Extend the tap-s3-csv documentation from the point where it stops.

Document extract -
▼▼▼
8000 GitHub - symon-ai/tap-s3-csv
[go: up one dir, main page]
More Web Proxy on the site http://driver.im/
Skip to content

symon-ai/tap-s3-csv

 
 

Repository files navigation

tap-s3-csv

This is a Singer tap that reads data from files located inside a given S3 bucket and produces JSON-formatted data following the Singer spec.

How to use it

tap-s3-csv works together with any other Singer Target to move data from s3 to any target destination.

Install and Run

Ensure poetry is installed on your machine.

  • This command will return the installed version of poetry if it is installed.
poetry --version
curl -sSL https://install.python-poetry.org | python3 -
PATH=~/.local/bin:$PATH

Within the tap-s3-csv directory, install dependencies:

poetry install

Then run the tap:

poetry run tap-s3-csv <options>

Configuration

Here is an example of basic config, and a bit of a run down on each of the properties:

{
    "bucket": "my-bucket",
    "tables": "[
        {
            "search_prefix": "exports",
            "search_pattern": "my_table\/.*\.csv",
            "table_name": "my_table",
            "key_properties": "id",
            "date_overrides": "created_at",
            "delimiter": ","
            "escape_char": "\"
        }
    ]"
}
  • bucket: The name of the bucket to search for files under.
  • tables: Used to search for files, and emit records as "tables" from those files. Will be used by a voluptuous-based configuration checker.

The table field consists of one or more objects that describe how to find files and emit records. A more detailed example below:

[
    {
        "search_prefix": "exports"
        "search_pattern": "my_table\/.*\.csv",
        "table_name": "my_table",
        "key_properties": "id",
        "date_overrides": "created_at",
        "delimiter": ",",
        "escape_char": "\",
        "row_limit: 100,
        "encoding":"UTF-8"
    },
    ...
]
  • search_prefix: This is a prefix to apply after the bucket, but before the file search pattern, to allow you to find files in "directories" below the bucket.
  • search_pattern: This is an escaped regular expression that the tap will use to find files in the bucket + prefix. It's a bit strange, since this is an escaped string inside of an escaped string, any backslashes in the RegEx will need to be double-escaped.
  • table_name: This value is a string of your choosing, and will be used to name the stream that records are emitted under for files matching content.
  • key_properties: These are the "primary keys" of the CSV files, to be used by the target for deduplication and primary key definitions downstream in the destination.
▲▲▲
Saved data entries
▼▼▼
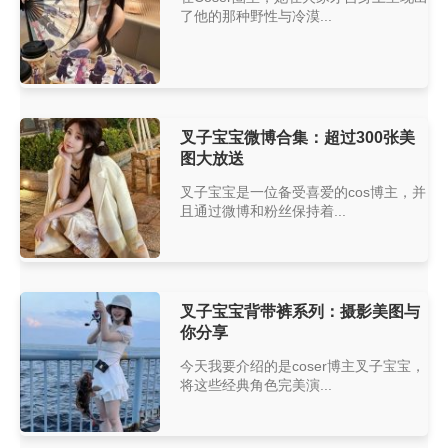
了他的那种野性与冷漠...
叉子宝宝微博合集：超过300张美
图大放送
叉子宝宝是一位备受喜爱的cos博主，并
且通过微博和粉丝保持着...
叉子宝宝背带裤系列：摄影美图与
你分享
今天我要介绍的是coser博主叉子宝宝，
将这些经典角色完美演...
▲▲▲
▼▼▼
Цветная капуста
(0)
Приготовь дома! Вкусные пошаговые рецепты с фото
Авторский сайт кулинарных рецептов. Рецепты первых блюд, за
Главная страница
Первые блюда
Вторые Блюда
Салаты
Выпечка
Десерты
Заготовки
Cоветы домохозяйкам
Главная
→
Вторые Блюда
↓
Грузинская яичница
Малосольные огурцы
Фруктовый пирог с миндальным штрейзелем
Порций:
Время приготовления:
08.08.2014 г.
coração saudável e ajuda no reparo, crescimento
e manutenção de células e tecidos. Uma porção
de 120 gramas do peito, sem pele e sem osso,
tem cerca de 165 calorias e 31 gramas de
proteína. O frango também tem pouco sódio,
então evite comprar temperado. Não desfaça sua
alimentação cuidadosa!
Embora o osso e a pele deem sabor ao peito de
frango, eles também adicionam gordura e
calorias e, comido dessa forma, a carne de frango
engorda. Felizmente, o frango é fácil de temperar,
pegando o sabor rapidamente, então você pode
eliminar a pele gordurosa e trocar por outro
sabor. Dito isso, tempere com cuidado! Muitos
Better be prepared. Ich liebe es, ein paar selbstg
▲▲▲
Task answer -
  • date_overrides: Specifies field names in the files that are supposed to be parsed as a datetime. The tap doesn't attempt to automatically determine if a field is a datetime, so this will make it explicit in the discovered schema.
  • delimiter: This allows you to specify a custom delimiter, such as \t or |, if that applies to your files.
  • escape_char: This allows you to specify a single escape character (default is \) if that applies to your files.
  • row_limit: This allows you limit the number of rows that gets processed.
  • encoding: This allows you to specify file encoding.

A sample configuration is available inside config.sample.json

Configuration when your source file exists in an external AWS account

{
    "bucket": "bucket-name",
    "account_id": "111222333444",
    "role_name": "role name in external AWS account giving your AWS account permission to access their S3 bucket",
    "external_id": "external id defined in role in external AWS account giving your AWS account permission to access their S3 bucket",
    "tables": "[
        {
            "search_prefix": "exports",
            "search_pattern": "my_table\/.*\.csv",
            "table_name": "my_table",
            "key_properties": "id",
            "date_overrides": "created_at",
            "delimiter": ","
            "escape_char": "\",
            "recursive_search": false
        }
    ]"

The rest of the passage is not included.